Some tasks genuinely require delete permissions (cleaning up development resources, rotating secrets). For these cases, use time-limited credential elevation: the agent requests elevated permissions, a human approves, and the permissions automatically expire after the task window (15-60 minutes). Never grant permanent delete permissions to agent accounts.

How do I handle AI agents in CI/CD pipelines?

AI agents in CI/CD should generate the infrastructure code or commands, but the actual execution should happen through the pipeline's own service account with appropriate environment-specific gates. Use GitHub Environments, GitLab Protected Environments, or similar features to require manual approval for production deployments.

Is it safe to use AI agents with Terraform?

Yes, with proper controls. AI agents are excellent at writing Terraform code. The key rules: (1) Never let agents run terraform apply or terraform destroy directly, (2) Set prevent_destroy on all critical resources, (3) Use remote state with locking, (4) Require PR reviews for all Terraform changes, and (5) Use terraform plan output as a review step before any apply.

What about costs? Can AI agents accidentally run up cloud bills?

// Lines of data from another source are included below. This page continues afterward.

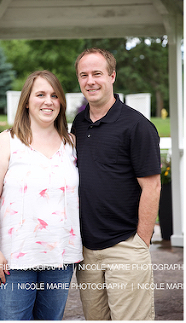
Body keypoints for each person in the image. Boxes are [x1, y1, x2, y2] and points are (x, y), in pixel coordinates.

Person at [0, 70, 83, 320]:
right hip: (15, 259)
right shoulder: (8, 141)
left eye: (54, 95)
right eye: (41, 94)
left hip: (61, 258)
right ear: (27, 101)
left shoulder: (71, 144)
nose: (48, 101)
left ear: (61, 103)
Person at [71, 48, 161, 320]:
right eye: (83, 75)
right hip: (86, 251)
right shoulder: (79, 123)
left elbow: (152, 187)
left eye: (97, 74)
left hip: (125, 246)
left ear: (112, 76)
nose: (90, 81)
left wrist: (141, 241)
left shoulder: (136, 126)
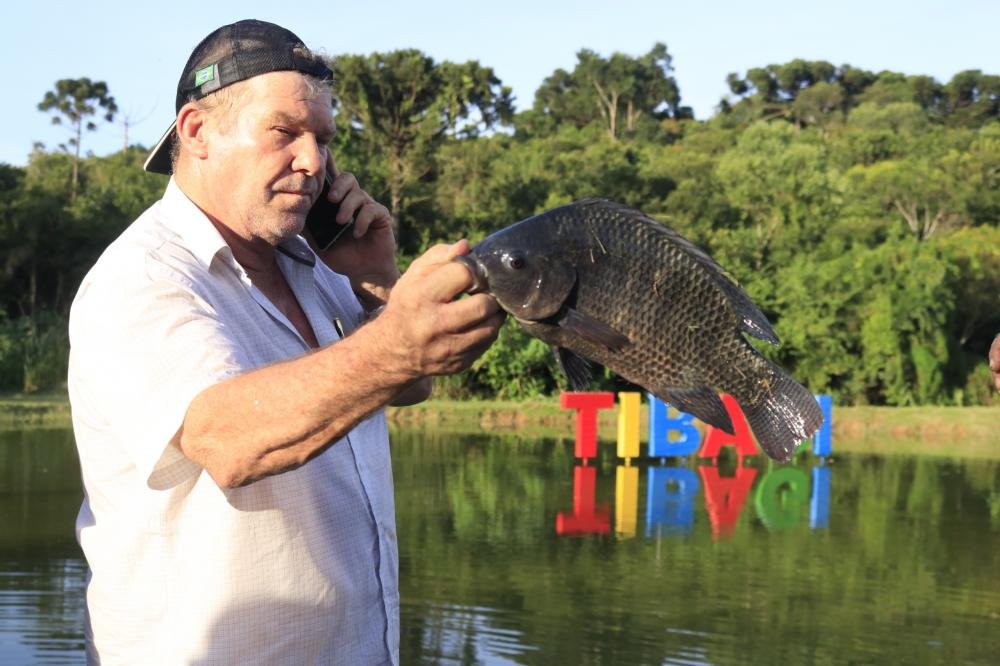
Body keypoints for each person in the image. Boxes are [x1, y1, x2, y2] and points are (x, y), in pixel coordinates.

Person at [67, 19, 504, 665]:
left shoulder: (317, 266)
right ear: (198, 132)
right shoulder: (141, 277)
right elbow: (227, 440)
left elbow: (409, 386)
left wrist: (375, 281)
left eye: (322, 140)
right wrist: (396, 345)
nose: (313, 161)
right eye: (285, 132)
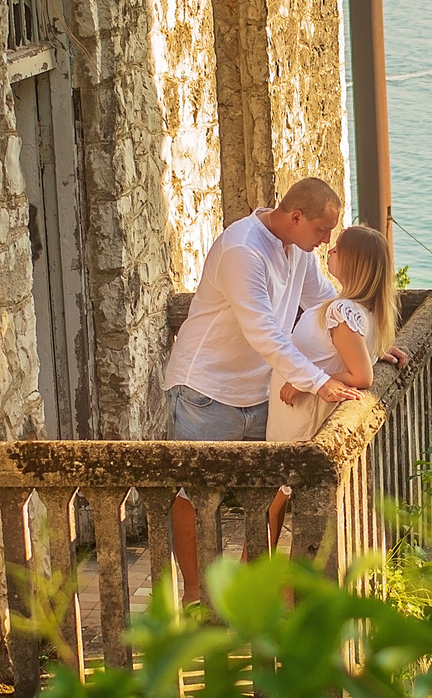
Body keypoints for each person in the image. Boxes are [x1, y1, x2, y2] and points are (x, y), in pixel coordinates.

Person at [162, 178, 361, 602]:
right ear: (295, 217)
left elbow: (325, 302)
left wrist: (372, 344)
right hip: (205, 388)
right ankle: (197, 595)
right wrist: (319, 381)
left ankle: (245, 595)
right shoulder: (243, 250)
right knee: (196, 493)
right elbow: (265, 332)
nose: (327, 242)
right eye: (322, 231)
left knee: (274, 491)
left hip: (260, 391)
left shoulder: (297, 249)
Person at [263, 224, 398, 544]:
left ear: (355, 261)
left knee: (270, 509)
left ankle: (257, 586)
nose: (330, 250)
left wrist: (307, 382)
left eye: (339, 247)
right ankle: (261, 583)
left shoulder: (342, 310)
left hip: (301, 417)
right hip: (295, 414)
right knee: (272, 509)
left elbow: (361, 376)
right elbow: (352, 356)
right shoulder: (359, 310)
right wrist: (379, 353)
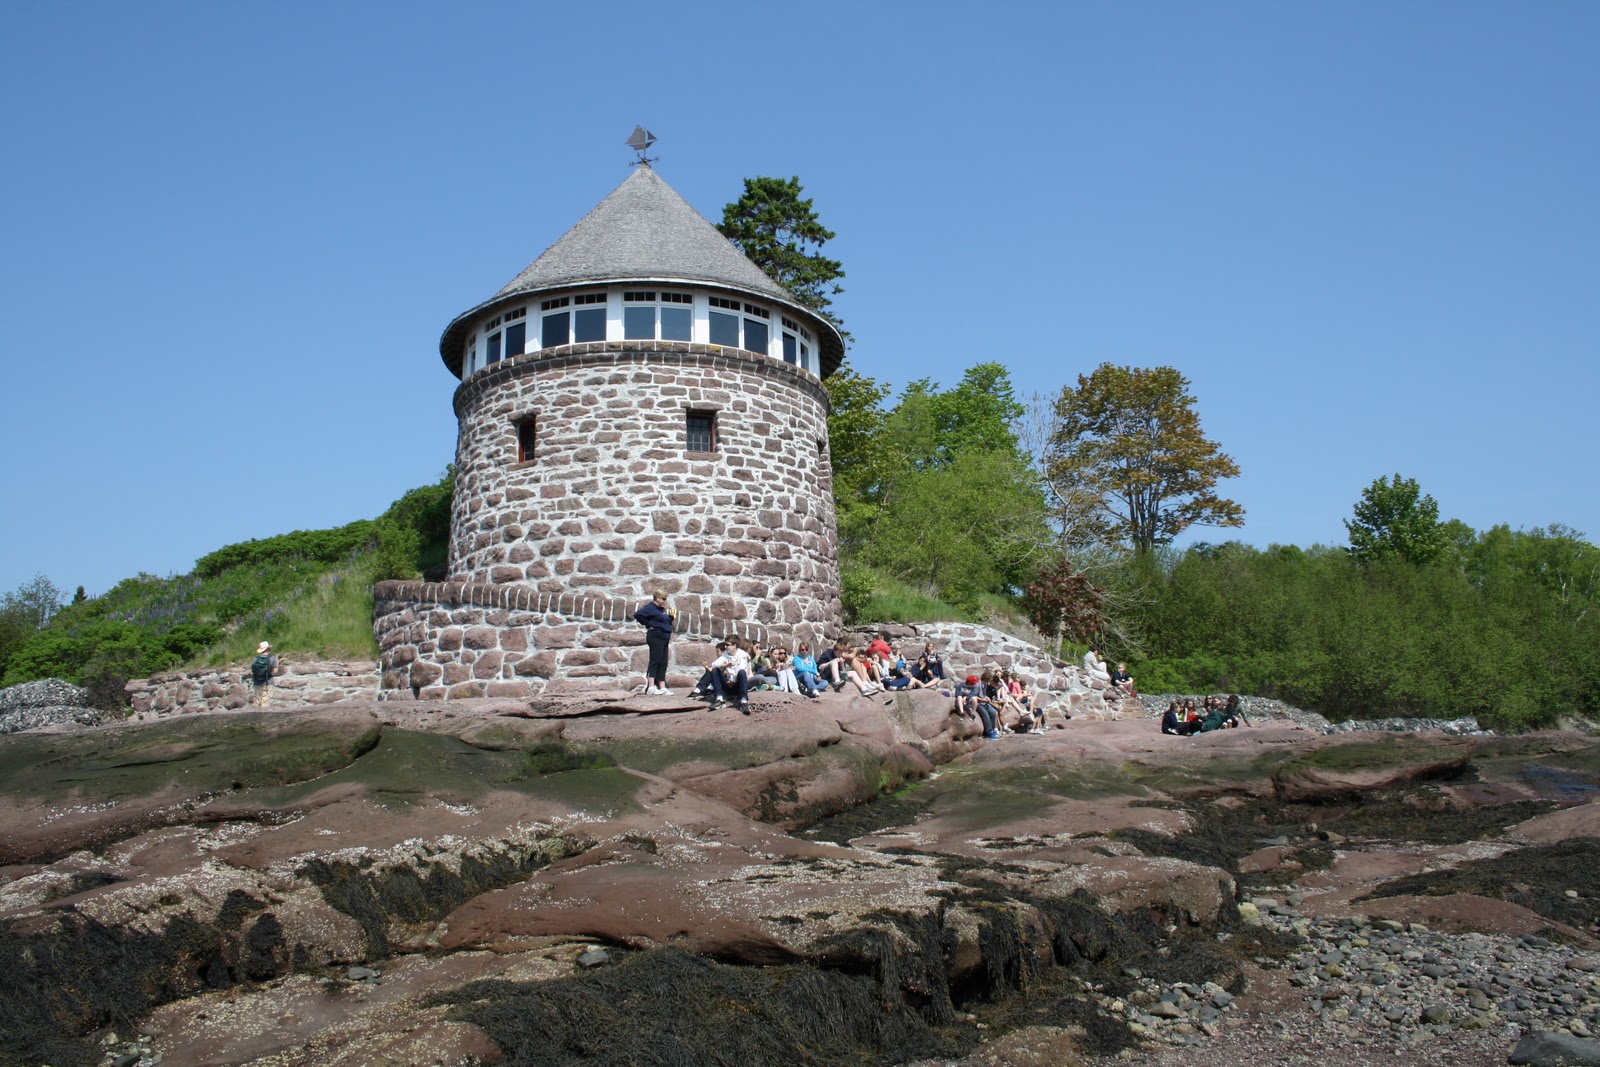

Yes, cost is a real risk. AI agents might create expensive resources (GPU instances, large databases) without understanding the cost implications. Set up billing alerts, use AWS Budgets / Azure Cost Management / GCP Budget Alerts, and include cost-related permissions in your agent policy (e.g., deny creation of instance types above a certain size).

How often should I review and update agent permissions?

Review weekly for anomalies, monthly for permission right-sizing, and quarterly for a full security audit. Additionally, review immediately after any incident or near-miss. Use cloud-native tools like AWS IAM Access Analyzer, Azure AD Access Reviews, and GCP IAM Recommender to identify unused permissions that should be removed.

What is the minimum viable safety setup for a small team?

At minimum: (1) Create a dedicated IAM role for agent use with no delete permissions, (2) Enable deletion protection on your production database and critical storage, (3) Set up a single email alert for any destructive API call in your account, and (4) Keep the agent's shell approval prompts enabled (never use auto-approve mode). These four steps take less than an hour and prevent the majority of agent-caused incidents.

Course Complete: You now have a comprehensive understanding of AI agent cloud safety. Start by implementing the minimum viable safety setup (dedicated credentials + deletion protection + alerts), then progressively add more controls as your team's use of AI agents grows. The key principle: AI agents are powerful tools that need guardrails, not replacements for human judgment on destructive operations.